There is an ancient law of the universe, which states that people who were notably successful in high school go on to lead disappointing lives. I’m not sure this is true. I’m not even sure it’s a law of the universe. But there’s something to it, isn’t there? Maybe it’s just a matter of fairness: it would feel poisonously unfair for the people who swanned through high school to go on to live happy and well-balanced lives.
But I wonder if maybe high school is a very particular talent, and one that doesn’t often translate into the rest of a person’s life. Success in high school seems to require that you declare who you are early on, when you are still growing and changing rapidly. It requires that you calcify at a tender moment. The high school star typically calcifies around a pretty shallow identity: the precocious socialite, the drama maven, the athlete. It’s the uncertain people, the invisible ones, who get to cast about for a long time, who get to figure out in some more robust way who they actually are.

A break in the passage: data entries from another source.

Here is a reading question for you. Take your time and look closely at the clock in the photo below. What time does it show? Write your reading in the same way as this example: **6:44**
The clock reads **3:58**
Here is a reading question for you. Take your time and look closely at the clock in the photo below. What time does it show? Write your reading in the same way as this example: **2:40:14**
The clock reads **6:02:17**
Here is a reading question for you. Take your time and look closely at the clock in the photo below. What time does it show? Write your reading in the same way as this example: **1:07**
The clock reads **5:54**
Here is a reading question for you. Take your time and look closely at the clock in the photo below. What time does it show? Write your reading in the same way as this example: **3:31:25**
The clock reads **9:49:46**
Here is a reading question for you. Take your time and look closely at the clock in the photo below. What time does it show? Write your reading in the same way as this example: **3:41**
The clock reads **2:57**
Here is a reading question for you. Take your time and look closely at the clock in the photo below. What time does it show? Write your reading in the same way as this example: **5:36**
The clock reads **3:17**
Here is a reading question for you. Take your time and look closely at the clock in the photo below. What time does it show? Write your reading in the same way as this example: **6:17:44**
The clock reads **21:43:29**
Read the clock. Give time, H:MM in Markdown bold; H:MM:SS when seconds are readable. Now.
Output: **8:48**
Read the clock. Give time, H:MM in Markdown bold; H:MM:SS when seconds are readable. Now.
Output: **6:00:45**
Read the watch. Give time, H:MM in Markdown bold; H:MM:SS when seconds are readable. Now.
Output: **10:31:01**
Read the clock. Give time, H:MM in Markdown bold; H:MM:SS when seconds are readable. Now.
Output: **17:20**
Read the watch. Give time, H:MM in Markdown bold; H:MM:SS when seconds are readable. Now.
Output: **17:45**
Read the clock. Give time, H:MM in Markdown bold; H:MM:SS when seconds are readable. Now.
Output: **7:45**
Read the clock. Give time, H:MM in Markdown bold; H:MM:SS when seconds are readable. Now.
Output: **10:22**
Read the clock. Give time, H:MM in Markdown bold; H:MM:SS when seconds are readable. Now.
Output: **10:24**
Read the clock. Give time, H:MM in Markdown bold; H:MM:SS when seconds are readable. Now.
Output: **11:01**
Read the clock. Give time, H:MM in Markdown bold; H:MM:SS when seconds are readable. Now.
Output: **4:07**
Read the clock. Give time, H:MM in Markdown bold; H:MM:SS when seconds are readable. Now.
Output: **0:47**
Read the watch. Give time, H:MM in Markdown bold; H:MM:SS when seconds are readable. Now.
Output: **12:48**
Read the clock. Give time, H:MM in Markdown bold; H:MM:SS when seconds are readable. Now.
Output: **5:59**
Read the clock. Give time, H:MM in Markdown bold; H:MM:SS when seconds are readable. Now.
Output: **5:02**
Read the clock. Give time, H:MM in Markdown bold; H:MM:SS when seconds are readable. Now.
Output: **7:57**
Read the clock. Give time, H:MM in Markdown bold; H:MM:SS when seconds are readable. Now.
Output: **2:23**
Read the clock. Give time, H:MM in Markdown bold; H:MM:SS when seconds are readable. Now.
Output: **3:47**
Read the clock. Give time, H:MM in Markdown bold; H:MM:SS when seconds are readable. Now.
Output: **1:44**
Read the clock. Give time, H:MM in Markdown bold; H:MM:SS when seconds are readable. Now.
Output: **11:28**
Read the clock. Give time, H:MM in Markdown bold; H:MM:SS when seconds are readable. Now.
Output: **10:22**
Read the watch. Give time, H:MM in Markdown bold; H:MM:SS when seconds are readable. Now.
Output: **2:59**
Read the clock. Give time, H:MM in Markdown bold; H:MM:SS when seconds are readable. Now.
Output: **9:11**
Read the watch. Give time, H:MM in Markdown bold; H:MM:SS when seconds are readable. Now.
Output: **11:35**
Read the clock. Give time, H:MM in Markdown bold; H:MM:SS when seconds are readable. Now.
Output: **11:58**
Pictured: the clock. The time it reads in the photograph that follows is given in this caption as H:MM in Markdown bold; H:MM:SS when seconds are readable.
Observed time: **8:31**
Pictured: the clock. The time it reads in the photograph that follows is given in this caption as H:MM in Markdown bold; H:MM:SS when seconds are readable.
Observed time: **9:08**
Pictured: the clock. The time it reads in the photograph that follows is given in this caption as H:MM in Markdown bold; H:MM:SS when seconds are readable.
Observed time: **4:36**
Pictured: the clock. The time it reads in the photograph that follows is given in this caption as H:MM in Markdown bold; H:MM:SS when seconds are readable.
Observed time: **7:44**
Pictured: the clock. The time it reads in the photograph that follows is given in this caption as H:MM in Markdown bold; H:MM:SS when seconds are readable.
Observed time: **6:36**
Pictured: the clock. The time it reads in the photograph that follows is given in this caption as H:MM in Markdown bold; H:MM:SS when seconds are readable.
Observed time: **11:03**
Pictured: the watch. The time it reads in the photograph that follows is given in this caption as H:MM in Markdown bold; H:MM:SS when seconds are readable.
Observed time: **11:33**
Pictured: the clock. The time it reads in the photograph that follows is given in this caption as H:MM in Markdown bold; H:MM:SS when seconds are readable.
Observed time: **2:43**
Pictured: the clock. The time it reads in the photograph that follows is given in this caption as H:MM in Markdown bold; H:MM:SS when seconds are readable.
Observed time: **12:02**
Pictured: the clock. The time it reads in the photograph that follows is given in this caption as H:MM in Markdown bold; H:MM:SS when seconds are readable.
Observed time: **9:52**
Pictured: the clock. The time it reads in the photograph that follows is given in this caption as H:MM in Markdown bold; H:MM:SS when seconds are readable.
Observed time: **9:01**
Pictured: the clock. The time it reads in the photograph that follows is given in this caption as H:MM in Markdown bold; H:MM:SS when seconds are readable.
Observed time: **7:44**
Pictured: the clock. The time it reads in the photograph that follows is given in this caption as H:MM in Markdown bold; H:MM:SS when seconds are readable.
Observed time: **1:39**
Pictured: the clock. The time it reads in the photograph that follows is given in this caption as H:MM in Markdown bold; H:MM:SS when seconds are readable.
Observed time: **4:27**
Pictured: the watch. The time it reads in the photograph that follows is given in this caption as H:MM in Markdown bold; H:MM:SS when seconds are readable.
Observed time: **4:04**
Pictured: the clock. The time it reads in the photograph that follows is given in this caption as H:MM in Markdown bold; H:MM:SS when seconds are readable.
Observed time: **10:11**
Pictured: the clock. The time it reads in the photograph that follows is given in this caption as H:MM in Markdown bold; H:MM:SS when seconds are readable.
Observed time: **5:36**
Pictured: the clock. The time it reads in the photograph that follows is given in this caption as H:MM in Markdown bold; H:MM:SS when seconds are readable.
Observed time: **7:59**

I was thinking about this today in relation to my book, SISTERHOOD EVERLASTING. This is a book about four girls in their late twenties who defined themselves very clearly in high school. Primarily they defined themselves by their friendship. And that epoch of their lives has taken on this legendary status for them, so as the book begins, we cans see they are afraid or unable to grow beyond it. It’s a shell that served as great fortification in high school, but it doesn’t quite fit anymore. As Norman Mailer wrote, “One must grow or else pay more for remaining the same.” These girls can’t afford to stay the same, and they can’t quite give up what they think they know in order to change.
It turns out it takes a tragedy to break them open again. They get another chance at uncertainty, which maybe doesn’t sound so great, but it’s an essential condition of the Long Haul.